- [HOW TO COMPLETE THIS TASK]: For every line of the material below, check for the string "디렉토리" and return the line if it is there.

- [GIVEN RECORDS]:
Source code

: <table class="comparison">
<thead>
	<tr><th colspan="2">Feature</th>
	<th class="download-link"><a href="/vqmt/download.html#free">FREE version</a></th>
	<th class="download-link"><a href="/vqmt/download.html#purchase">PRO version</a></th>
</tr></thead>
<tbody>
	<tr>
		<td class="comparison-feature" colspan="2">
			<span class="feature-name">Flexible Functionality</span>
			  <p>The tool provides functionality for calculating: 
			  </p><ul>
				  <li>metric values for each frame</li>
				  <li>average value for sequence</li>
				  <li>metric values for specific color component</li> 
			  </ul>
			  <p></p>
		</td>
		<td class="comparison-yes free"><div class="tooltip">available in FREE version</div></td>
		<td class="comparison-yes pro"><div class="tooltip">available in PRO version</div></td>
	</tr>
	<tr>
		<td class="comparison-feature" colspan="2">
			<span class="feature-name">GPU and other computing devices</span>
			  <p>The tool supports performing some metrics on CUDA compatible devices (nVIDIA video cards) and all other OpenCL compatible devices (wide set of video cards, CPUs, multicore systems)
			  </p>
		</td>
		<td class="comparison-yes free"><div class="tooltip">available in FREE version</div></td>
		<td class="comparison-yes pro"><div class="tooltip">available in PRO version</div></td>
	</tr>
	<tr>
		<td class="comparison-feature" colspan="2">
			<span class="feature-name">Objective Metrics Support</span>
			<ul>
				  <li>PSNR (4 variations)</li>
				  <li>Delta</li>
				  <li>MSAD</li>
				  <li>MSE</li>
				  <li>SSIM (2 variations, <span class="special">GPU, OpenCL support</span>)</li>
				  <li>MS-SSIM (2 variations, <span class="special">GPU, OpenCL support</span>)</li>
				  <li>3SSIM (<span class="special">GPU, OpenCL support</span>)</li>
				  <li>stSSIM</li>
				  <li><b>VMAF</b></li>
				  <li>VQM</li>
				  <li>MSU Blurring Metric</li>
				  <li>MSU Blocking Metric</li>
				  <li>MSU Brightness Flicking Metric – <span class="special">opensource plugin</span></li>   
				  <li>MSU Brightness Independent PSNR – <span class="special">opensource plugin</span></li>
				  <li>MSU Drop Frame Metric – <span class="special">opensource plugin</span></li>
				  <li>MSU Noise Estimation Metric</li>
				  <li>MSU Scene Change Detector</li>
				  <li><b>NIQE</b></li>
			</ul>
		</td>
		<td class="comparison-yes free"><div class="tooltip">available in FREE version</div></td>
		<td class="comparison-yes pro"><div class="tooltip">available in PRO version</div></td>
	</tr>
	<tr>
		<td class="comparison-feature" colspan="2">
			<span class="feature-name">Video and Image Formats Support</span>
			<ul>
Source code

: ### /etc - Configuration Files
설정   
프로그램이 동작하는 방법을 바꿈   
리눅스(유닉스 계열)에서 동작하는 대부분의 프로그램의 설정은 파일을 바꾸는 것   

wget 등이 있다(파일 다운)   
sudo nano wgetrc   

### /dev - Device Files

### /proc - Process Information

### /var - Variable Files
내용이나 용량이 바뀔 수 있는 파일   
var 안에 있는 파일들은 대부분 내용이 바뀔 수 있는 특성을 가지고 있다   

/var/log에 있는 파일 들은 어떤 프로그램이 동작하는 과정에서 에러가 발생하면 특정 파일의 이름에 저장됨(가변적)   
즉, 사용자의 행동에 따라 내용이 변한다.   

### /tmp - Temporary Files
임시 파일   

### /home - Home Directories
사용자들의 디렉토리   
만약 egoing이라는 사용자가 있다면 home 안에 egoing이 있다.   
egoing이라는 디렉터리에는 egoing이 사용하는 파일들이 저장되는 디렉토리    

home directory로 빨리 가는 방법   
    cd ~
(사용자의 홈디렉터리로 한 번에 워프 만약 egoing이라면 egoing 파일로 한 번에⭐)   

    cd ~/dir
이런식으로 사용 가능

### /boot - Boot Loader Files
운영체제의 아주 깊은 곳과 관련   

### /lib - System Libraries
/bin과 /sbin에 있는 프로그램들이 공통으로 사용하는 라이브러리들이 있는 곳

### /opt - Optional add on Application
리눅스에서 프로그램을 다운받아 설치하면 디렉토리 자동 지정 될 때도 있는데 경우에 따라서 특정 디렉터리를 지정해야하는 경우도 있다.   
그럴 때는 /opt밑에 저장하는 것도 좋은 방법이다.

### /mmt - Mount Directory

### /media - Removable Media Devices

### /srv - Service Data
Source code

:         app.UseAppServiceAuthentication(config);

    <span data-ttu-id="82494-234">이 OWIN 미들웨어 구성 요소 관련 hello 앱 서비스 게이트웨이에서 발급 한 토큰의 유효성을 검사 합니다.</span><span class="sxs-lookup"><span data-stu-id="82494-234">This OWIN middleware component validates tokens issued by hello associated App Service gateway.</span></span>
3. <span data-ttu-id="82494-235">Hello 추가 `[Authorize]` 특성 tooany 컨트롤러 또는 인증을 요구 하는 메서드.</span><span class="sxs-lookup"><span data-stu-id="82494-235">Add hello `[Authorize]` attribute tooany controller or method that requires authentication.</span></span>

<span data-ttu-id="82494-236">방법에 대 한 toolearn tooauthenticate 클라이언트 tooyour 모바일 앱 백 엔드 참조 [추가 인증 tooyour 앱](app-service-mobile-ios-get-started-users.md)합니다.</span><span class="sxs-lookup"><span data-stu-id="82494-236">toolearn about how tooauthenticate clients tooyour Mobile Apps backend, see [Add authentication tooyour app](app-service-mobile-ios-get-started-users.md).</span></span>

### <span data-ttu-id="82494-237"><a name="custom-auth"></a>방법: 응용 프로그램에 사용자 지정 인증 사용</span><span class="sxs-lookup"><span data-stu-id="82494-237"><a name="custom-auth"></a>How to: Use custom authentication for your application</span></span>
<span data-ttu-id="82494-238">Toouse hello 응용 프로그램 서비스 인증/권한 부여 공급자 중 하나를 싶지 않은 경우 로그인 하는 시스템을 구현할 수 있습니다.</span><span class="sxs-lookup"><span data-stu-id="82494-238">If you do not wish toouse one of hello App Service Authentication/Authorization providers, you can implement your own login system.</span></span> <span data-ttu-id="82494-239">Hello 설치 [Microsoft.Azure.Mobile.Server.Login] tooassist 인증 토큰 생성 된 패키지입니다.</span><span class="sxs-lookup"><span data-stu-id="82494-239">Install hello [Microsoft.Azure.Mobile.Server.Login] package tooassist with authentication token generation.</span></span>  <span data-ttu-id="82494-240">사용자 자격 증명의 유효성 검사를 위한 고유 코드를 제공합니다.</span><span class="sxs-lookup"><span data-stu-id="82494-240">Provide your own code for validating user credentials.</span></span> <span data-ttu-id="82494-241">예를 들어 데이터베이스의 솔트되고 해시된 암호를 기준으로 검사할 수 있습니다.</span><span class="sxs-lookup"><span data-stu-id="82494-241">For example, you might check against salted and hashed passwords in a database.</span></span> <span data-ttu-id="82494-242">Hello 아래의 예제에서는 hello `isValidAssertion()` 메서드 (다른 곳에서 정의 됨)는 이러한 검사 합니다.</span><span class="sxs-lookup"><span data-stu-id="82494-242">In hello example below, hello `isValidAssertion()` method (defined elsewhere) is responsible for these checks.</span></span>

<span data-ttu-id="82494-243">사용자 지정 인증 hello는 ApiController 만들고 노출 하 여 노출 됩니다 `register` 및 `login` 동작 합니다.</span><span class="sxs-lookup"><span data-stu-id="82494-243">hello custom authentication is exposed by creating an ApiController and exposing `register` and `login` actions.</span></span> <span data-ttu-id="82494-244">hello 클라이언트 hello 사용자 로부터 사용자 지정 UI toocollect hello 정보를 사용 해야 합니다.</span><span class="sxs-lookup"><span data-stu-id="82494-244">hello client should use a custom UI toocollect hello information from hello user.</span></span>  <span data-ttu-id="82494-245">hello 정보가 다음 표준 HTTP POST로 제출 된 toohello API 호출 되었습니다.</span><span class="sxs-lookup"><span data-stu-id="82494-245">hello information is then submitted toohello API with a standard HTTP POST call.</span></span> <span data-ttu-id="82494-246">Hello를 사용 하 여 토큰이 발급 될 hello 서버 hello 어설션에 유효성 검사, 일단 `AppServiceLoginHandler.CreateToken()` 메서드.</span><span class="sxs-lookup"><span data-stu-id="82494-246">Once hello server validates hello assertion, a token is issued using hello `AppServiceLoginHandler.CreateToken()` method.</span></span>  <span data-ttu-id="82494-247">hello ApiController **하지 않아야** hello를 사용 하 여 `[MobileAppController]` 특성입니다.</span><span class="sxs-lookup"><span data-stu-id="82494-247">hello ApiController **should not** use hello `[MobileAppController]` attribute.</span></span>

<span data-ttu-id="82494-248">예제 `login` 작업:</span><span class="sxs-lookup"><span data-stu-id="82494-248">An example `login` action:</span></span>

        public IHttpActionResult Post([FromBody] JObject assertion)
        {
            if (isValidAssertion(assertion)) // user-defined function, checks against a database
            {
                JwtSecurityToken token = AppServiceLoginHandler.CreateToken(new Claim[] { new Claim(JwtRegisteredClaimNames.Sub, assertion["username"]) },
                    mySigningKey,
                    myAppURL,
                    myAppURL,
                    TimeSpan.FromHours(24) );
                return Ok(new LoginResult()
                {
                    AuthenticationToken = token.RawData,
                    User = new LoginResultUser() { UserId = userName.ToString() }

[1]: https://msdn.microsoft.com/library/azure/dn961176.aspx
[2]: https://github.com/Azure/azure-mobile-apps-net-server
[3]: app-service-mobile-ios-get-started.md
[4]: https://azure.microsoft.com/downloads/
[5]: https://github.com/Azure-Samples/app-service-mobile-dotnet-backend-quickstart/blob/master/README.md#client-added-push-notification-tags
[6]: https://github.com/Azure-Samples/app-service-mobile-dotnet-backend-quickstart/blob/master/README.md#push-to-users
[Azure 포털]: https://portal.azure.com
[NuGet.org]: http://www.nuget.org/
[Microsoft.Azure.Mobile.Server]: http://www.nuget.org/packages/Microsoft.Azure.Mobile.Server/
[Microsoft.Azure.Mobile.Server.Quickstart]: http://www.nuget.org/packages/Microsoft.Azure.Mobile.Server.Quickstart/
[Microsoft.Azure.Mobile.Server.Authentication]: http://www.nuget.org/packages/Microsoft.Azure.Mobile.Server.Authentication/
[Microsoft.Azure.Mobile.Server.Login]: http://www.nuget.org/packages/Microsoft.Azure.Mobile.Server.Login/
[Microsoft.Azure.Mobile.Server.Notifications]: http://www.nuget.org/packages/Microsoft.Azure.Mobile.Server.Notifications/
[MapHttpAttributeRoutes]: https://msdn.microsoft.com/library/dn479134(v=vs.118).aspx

- [RESULT]:
사용자들의 디렉토리   
egoing이라는 디렉터리에는 egoing이 사용하는 파일들이 저장되는 디렉토리    
리눅스에서 프로그램을 다운받아 설치하면 디렉토리 자동 지정 될 때도 있는데 경우에 따라서 특정 디렉터리를 지정해야하는 경우도 있다.   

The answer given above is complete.